Saturday, November 14, 2009

Journal for Paine



"Common Sense was one of the first decisive calls in the Colonies for independence and revolution. The logic and language influenced the writing of the first draft of the Declaration of Independence. The sixteen essays collected in The American Crisis rallied the public and the demoralized army during the dark period of the revolution between 1776 and 1780. George Washington, knowing that Paine’s potent voice could lend persuasion and articulation to the cause of independence, ordered the pamphlet to be read to all the troops. Paine was the most influential propagandist of the American Revolution."
Thomas Paine Cyclopedia of World Authors, Fourth Revised Edition


"The cause of America is in a great measure the cause of all mankind. Many circumstances have, and will, arise which are not local, but universal, and through which the principles of all mankind are affected, and in the event of which their affections are interested." (Norton, p. 631)

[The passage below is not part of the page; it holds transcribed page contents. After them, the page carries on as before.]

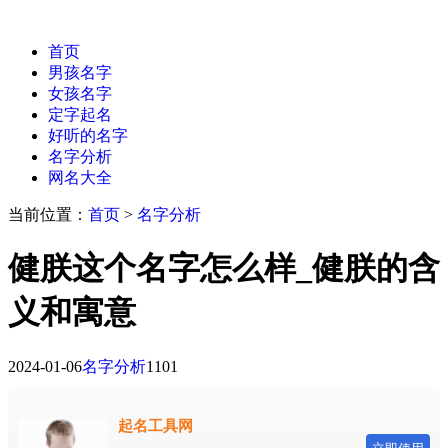
首页
男孩名字
女孩名字
定字起名
好听的名字
名字分析
网名大全
当前位置：
首页
>
名字分析
健朕这个名字怎么样_健朕的含
义和寓意
2024-01-06
名字分析
1101
起名工具网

Paine was in some ways a perfect candidate for emigration to America. A disaffected and talented man who had failed at all the pursuits available to him, he arrived in Philadelphia in middle age at precisely the moment when his uncompromising political vision and his rousing eloquence were most needed. He was able to step off the boat and remake himself immediately.

The American quarrel with Britain was largely an aristocratic one. The landowning elites who sat on the colonial legislatures did not want to be subservient to the British Parliament or subject to their taxes. The working poor were largely removed from this contest, and the American population in general was quite divided on the issue of loyalty to the Crown. A leader was needed who could bring the fight to the ordinary people and enlist their support in the struggle. The landed elites were not going to fight a war on their own. Paine was the perfect voice for rousing the populace and stirring their indignation.

It is interesting that Paine's language deals in the general and the universal. A lifetime of intelligent inquisitiveness and discontent had led him to develop general ideas about justice and authority which were applicable to the American situation. In the end he was not a typical American immigrant who settled in the new country to make a new life. He did not stay in America, he moved on to the next struggle, the next fight for liberation.